Historique du concept de mémoire

Historique du concept de mémoire

Dans le sens commun, la mémoire est l’aptitude à conserver et à restituer des choses passées. C’est une représentation sous une forme mentale, du dispositif permettant de stocker des informations. La mémoire désigne à la fois la capacité d’un individu ou d’un groupe humain de se souvenir de faits passés et ce souvenir lui-même. Mémoriser implique donc à la fois une capacité d’apprentissage, de stockage, et de restitution de l’information apprise. La mémoire a longtemps été considérée comme l’une des facultés principales de l’esprit humain, et réservée à l’homme. René Descartes s’intéressa aux moyens d’accéder à la connaissance dans son ouvrage « Les Règles pour la Direction de l’Esprit ». Il s’agit d’une œuvre inachevée où il expose les règles qui selon lui permettent de diriger l’esprit.

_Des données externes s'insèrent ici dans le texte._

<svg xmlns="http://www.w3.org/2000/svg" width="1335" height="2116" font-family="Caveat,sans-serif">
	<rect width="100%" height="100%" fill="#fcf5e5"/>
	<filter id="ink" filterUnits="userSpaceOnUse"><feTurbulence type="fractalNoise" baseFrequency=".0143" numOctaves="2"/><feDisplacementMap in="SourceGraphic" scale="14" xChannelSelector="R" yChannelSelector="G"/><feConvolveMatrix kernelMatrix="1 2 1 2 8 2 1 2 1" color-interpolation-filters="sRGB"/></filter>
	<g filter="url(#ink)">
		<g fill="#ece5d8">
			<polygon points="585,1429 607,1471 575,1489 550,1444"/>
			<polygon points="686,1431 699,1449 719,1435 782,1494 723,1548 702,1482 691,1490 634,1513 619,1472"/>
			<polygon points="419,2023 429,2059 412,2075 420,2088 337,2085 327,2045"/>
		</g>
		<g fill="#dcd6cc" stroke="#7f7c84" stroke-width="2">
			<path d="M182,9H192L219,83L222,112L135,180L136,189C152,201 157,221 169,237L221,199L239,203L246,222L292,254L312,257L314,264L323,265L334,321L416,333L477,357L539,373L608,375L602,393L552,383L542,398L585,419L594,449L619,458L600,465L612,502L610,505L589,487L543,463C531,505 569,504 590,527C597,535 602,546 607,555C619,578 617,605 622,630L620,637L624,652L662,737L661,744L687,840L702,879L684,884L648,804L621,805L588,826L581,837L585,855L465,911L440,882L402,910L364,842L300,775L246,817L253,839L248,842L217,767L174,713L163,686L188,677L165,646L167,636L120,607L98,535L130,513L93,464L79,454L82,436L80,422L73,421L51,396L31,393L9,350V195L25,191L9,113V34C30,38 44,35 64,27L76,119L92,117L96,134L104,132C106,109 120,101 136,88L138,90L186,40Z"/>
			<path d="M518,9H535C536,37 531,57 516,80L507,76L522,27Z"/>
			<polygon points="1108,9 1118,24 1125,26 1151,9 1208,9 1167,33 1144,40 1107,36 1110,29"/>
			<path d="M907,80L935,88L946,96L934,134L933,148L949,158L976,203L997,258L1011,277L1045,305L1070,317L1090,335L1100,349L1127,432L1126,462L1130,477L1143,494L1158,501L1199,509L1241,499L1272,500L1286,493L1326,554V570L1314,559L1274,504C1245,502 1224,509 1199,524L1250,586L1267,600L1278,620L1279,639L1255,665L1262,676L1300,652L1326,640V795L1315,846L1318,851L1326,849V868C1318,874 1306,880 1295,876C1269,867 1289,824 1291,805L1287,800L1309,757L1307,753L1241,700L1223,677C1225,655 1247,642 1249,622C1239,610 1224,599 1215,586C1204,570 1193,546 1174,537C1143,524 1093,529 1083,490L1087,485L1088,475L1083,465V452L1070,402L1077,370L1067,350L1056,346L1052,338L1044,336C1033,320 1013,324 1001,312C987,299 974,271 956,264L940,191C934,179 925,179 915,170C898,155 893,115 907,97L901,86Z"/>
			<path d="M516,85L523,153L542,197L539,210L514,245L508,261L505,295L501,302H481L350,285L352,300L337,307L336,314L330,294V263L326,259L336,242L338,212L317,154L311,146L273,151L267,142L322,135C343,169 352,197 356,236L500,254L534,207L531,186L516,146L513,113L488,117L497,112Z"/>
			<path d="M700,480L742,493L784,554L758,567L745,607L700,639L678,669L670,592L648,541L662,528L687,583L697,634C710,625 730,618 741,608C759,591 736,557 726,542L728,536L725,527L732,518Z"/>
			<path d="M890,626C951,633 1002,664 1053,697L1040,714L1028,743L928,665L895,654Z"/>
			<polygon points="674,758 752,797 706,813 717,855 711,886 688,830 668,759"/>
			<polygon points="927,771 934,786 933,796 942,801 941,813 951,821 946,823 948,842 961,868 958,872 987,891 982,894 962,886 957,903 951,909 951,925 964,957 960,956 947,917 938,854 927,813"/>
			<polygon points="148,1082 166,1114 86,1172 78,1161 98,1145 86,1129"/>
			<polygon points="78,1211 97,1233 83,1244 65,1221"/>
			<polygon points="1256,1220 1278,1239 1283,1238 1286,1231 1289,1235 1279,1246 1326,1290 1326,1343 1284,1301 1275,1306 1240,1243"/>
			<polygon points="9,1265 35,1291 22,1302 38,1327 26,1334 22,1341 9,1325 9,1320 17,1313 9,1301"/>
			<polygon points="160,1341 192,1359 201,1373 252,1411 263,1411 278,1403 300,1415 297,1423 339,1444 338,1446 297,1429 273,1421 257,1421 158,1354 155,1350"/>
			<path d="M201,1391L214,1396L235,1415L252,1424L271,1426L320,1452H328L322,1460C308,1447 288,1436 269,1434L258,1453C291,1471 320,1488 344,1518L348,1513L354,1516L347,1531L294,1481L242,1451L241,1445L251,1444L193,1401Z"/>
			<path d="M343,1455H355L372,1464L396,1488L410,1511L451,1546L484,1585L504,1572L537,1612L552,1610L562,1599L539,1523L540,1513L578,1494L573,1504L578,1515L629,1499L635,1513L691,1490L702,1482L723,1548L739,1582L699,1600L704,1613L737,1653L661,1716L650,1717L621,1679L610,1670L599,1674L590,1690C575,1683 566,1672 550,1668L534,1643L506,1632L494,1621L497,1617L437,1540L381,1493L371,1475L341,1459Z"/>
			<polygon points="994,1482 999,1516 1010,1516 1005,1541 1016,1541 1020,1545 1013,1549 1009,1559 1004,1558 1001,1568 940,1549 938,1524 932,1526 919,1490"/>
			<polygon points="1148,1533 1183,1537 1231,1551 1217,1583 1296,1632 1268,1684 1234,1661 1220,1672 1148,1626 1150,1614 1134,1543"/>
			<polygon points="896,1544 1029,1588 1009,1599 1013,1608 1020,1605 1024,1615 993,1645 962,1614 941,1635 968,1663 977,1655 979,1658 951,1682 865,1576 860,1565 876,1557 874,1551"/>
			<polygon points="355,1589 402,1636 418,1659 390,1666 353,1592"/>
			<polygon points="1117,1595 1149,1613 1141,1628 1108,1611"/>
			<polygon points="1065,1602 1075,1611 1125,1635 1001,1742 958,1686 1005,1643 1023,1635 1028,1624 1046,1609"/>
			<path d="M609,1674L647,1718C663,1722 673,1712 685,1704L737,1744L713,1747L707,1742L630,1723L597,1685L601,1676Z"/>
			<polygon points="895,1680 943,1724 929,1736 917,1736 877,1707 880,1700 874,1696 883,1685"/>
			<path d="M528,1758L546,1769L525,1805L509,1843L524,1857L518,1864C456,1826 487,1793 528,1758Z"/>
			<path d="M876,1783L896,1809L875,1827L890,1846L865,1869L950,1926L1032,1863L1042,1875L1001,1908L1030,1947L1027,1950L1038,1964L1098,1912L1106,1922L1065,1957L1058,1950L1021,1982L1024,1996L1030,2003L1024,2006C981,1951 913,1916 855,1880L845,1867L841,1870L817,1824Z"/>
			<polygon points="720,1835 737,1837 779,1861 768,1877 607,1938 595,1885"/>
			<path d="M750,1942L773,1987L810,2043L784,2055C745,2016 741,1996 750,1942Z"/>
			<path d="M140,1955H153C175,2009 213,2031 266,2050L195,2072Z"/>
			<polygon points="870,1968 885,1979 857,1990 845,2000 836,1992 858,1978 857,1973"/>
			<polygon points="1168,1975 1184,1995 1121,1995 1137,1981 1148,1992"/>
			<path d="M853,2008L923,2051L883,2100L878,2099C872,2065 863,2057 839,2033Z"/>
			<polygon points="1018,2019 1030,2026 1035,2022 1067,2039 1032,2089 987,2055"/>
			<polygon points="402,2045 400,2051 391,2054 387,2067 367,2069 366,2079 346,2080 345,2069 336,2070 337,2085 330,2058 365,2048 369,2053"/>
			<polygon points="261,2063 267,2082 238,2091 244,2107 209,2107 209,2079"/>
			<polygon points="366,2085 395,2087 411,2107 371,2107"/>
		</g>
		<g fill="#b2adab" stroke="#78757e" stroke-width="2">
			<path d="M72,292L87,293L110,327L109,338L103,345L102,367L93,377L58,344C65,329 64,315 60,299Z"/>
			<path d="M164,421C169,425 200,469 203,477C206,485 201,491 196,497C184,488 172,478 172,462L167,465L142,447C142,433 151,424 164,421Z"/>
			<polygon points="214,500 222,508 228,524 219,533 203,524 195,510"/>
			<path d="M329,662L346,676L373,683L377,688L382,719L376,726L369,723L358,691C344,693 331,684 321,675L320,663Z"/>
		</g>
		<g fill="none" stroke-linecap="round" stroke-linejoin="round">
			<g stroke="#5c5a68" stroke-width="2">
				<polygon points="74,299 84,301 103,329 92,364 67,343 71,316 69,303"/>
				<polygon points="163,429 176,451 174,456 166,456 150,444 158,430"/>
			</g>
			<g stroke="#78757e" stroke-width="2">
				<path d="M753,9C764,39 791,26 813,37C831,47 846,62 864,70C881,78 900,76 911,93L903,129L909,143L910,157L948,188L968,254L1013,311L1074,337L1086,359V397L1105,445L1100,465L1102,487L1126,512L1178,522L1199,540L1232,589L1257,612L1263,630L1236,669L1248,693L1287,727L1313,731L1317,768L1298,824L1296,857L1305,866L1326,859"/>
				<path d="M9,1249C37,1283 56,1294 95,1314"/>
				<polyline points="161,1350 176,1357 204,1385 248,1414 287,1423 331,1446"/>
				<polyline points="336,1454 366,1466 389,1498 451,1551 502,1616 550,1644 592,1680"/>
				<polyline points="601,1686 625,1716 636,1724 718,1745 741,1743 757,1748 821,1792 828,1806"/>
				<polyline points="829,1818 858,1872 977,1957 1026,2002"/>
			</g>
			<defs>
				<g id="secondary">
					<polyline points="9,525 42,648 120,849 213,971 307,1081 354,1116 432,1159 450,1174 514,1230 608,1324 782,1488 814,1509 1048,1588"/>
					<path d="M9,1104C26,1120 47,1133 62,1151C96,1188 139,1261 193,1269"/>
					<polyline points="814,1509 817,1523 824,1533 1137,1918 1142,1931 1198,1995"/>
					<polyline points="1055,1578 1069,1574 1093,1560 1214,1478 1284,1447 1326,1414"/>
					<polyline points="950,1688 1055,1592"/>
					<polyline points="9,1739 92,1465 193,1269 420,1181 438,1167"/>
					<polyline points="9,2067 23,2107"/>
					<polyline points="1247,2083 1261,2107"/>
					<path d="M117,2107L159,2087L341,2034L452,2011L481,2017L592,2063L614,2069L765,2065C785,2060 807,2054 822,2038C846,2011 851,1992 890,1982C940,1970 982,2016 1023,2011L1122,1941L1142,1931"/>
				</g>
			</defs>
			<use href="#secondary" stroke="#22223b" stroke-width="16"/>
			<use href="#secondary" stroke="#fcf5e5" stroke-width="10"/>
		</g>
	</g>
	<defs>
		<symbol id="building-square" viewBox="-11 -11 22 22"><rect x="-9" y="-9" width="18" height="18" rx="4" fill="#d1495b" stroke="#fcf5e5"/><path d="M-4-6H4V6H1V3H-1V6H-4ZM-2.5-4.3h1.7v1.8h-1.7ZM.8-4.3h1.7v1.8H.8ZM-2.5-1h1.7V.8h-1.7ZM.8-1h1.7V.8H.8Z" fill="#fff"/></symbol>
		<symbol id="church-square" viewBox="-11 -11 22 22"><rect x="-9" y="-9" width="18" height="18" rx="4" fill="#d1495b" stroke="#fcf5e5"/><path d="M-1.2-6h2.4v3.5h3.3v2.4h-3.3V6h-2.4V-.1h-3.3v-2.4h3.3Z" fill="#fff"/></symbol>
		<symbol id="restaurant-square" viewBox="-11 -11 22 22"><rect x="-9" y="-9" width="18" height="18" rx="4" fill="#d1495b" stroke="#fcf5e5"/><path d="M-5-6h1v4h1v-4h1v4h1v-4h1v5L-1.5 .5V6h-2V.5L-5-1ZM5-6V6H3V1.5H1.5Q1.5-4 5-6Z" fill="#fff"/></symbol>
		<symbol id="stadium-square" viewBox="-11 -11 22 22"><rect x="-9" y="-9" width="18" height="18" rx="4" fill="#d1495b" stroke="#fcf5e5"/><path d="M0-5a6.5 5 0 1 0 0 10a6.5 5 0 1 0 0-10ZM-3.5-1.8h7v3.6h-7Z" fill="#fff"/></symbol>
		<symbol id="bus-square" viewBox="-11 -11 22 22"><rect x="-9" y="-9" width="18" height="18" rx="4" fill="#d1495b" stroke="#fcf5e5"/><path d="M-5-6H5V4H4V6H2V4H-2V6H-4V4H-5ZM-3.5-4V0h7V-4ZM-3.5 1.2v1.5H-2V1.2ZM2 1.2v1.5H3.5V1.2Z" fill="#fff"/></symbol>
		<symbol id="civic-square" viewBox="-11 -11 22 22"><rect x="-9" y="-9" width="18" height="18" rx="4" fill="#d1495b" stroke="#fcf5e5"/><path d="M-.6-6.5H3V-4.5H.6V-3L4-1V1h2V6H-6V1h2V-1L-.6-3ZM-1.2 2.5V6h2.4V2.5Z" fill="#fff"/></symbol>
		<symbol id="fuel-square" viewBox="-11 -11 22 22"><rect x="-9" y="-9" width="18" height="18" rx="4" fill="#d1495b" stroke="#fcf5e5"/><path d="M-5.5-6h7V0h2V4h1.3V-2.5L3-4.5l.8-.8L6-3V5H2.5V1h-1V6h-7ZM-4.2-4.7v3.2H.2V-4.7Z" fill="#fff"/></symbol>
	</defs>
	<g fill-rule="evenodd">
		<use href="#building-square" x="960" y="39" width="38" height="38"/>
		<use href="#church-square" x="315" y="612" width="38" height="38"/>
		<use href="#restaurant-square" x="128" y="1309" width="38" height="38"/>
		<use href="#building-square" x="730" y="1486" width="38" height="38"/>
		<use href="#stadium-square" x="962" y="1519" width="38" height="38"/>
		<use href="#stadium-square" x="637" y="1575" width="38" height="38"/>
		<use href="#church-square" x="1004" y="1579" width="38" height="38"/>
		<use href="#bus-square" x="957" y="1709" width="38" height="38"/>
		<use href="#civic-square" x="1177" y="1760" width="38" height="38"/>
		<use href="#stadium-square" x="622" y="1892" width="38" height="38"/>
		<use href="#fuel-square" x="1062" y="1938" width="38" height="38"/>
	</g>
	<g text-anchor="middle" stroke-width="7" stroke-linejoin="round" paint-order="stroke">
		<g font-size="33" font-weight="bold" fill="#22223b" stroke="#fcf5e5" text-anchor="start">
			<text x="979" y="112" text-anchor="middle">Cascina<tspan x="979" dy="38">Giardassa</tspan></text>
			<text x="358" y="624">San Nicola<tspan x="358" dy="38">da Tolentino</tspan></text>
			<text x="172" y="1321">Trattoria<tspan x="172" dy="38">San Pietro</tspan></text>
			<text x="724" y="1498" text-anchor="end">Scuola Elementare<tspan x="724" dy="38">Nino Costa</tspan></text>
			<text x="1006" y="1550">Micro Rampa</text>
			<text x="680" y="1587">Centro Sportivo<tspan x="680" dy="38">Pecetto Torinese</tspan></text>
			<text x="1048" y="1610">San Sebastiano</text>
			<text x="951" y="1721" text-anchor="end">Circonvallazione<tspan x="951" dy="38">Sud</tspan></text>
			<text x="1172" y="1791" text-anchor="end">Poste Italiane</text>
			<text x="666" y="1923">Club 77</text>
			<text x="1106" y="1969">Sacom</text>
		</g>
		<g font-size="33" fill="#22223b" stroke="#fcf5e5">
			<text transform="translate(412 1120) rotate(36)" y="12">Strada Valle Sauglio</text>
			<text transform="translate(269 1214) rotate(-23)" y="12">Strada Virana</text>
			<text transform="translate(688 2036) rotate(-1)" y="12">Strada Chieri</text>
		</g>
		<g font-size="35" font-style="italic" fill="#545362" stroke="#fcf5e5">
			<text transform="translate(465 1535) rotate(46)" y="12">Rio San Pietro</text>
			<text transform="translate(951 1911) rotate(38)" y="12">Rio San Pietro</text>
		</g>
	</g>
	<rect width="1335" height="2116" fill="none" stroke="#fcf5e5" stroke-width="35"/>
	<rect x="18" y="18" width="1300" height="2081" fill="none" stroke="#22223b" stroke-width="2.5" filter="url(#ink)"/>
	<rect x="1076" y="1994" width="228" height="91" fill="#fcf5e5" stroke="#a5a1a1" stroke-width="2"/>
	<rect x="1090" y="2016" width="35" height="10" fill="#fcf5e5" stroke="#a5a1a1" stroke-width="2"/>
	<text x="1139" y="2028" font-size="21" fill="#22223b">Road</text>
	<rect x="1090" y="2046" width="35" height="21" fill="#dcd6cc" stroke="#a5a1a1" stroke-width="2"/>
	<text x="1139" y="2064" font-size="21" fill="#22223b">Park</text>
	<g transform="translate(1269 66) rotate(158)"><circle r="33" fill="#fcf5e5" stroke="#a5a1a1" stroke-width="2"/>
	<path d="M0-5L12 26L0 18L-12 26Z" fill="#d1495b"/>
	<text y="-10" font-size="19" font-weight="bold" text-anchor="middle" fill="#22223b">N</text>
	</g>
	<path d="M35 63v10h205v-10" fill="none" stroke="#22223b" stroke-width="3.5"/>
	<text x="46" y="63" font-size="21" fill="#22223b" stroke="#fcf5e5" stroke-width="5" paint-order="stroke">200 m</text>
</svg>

Elles sont au nombre de 21, et mentionnent à plusieurs reprises la mémoire. C’est avant tout une des ressources de l’intelligence humaine qui, au même titre que l’imagination, l’intuition et la déduction, se doit d’être travaillée pour accéder à la connaissance. « Enfin il faut se servir de toutes les ressources de l’intelligence, de l’imagination, des sens, de la mémoire, pour avoir une intuition distincte des propositions simples, pour comparer convenablement ce qu’on cherche avec ce qu’on connoît, et pour trouver les choses qui doivent être ainsi comparées entre elles ; en un mot on ne doit négliger aucun des moyens dont l’homme est pourvu. »

Bergson ou le problème du corps et de l’esprit

À la fin du XIXe siècle, Bergson s’interrogeait sur la dualité du corps et de l’esprit et traite de la question de la mémoire. Bien que ce problème existe presque depuis l’origine de la philosophie (Platon, Aristote…), Bergson en a fait une question centrale, voir fondamentale de la philosophie de l’esprit. Dans son ouvrage « Matière et Mémoire » de 1896, il explore les fonctions du cerveau et entreprend une analyse de la perception et de la mémoire et propose des considérations sur les problèmes de la relation entre l’esprit et le corps. Pour Bergson l’analyse de la mémoire est un moyen de trancher ce problème entre processus mentaux et corporels. Il considère alors que la mémoire est profondément spirituelle, et que le cerveau ne se contente que d’orienter la mémoire vers l’action présente. Le cerveau insère des souvenirs dans le présent en vue de l’action. Le cerveau n’a alors qu’une fonction pratique tandis que le corps est le centre de l’action. Pour Bergson, les lésions du cerveau n’abîment pas le souvenir, ni la mémoire, mais perturbent la fonction pratique du cerveau. Les souvenirs ne peuvent dès lors plus être « incarnés » par l’action. Ils existent toujours, mais ils sont impuissants. En effet, le cerveau ne remplit plus sa fonction, on ne peut donc pas utiliser ces souvenirs.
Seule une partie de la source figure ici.